#### Task item:
Please return all of the data exactly as written.

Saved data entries
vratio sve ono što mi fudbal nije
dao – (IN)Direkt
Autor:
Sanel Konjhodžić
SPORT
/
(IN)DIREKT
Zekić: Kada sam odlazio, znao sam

#### Solution to the exercise:
vratio sve ono što mi fudbal nije
dao – (IN)Direkt
Autor:
Sanel Konjhodžić
SPORT
/
(IN)DIREKT
Zekić: Kada sam odlazio, znao sam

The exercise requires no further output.